● TEXT SECTION:
┄┄┄┄┄┄
Source and provenance

Source type
courtlistener_qdro_opinion_full_text
Permissions posture
public
Generated status
machine draft public v0
Review status
gold label pending
Jurisdiction metadata
US
Deterministic extraction
reporter: 252 P.3d 1182 · docket: 22CA2069 Arapahoe County District
Generated at
May 14, 2026

Related public corpus pages

Deterministic links based on shared title/citation terms and QDRO / retirement / family-law retrieval scores.

Clean opinion text

22CA2069 Marriage of Homoki 01-30-2025

COLORADO COURT OF APPEALS

Court of Appeals No. 22CA2069
Arapahoe County District Court No. 20DR31674
Honorable Cajardo Lindsey, Judge

In re the Marriage of

David J. Homoki,

Appellant,

and

Dahlia M. Homoki,

Appellee.

 JUDGMENT AFFIRMED IN PART AND REVERSED IN PART,
 AND CASE REMANDED WITH DIRECTIONS

 Division II
 Opinion by JUDGE GOMEZ
 Fox and Lum, JJ., concur

 NOT PUBLISHED PURSUANT TO C.A.R. 35(e)
┄┄┄┄┄┄
● LIST OF TASKS:
**A.** Answer these questions from the court opinion page:
(i) What is the Arapahoe County District Court number?
(ii) Which judge wrote the opinion?
(iii) What permissions posture is listed?
**B.** Carry the court opinion page forward from its last line.
The rows that come next are separate material and have no connection to the court opinion page.
┄┄┄┄┄┄
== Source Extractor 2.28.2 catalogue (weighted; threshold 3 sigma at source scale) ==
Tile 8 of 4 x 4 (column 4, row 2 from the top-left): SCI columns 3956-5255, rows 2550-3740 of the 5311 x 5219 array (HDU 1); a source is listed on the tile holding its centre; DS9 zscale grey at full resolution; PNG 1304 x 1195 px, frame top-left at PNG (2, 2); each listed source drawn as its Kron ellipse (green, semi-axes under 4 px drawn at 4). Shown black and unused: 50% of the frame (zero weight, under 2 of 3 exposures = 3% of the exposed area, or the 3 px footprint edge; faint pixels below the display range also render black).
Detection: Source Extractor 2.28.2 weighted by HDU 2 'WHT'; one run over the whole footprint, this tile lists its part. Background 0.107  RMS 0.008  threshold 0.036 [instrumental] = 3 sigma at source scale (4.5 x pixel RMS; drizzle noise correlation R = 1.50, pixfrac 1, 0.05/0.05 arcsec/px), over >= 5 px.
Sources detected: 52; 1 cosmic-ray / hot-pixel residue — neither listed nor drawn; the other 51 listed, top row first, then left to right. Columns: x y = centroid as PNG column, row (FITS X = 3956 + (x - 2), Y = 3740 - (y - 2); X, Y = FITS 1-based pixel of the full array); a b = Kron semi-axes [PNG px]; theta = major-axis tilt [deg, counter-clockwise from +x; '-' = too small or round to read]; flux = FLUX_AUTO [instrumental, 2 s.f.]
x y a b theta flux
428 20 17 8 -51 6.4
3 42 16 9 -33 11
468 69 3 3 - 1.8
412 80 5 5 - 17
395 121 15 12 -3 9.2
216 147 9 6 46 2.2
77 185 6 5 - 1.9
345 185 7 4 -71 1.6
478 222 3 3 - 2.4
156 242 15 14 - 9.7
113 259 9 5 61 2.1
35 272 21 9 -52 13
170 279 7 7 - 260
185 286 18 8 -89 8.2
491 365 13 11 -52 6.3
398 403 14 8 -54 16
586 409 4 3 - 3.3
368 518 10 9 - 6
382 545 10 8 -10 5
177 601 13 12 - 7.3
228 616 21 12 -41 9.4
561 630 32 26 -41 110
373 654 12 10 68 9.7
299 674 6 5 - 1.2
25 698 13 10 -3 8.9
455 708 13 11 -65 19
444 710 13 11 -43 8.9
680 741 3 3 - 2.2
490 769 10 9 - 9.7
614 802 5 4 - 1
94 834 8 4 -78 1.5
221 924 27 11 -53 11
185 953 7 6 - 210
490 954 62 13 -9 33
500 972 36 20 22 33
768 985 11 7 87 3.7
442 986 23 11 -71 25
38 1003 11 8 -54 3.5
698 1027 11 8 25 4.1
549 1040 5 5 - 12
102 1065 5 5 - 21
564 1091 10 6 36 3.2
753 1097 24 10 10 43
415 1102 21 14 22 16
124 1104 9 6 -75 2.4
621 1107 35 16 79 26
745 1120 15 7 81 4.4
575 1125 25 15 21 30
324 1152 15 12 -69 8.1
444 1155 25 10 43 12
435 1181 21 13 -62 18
┄┄┄┄┄┄
● RESULTS OF THE EXERCISE:
**A.**
(i) 20DR31674
(ii) Judge Gomez
(iii) Public

**B.**
 Announced January 30, 2025

Aitken Law, LLC, Sharlene J. Aitken, Denver, Colorado, for Appellant

Anne Whalen Gill, LLC, Anne Whalen Gill, Castle Rock, Colorado; Law Office of
Alexandra White, PC, Michael L. Cheroutes Jr., Centennial, Colorado, for
Appellee
 ¶1 In this dissolution of marriage case between David J. Homoki

 (husband) and Dahlia M. Homoki (wife), husband appeals the

 portions of the permanent orders concerning the marital property

 division and maintenance. Husband also appeals the district

 court's correction pursuant to C.R.C.P. 60(a) of a portion of the

 marital property division. We affirm the judgment in part, reverse

 in part, and remand the case for further proceedings.

 I. Background

¶2 The parties married in 2007. (CF p. 22) In 2022, the district

 court dissolved their marriage and entered permanent orders. The

 marital estate consisted primarily of the marital home, which was

 valued at about $1.2 million, and multiple investment accounts

 totaling about $5.2 million.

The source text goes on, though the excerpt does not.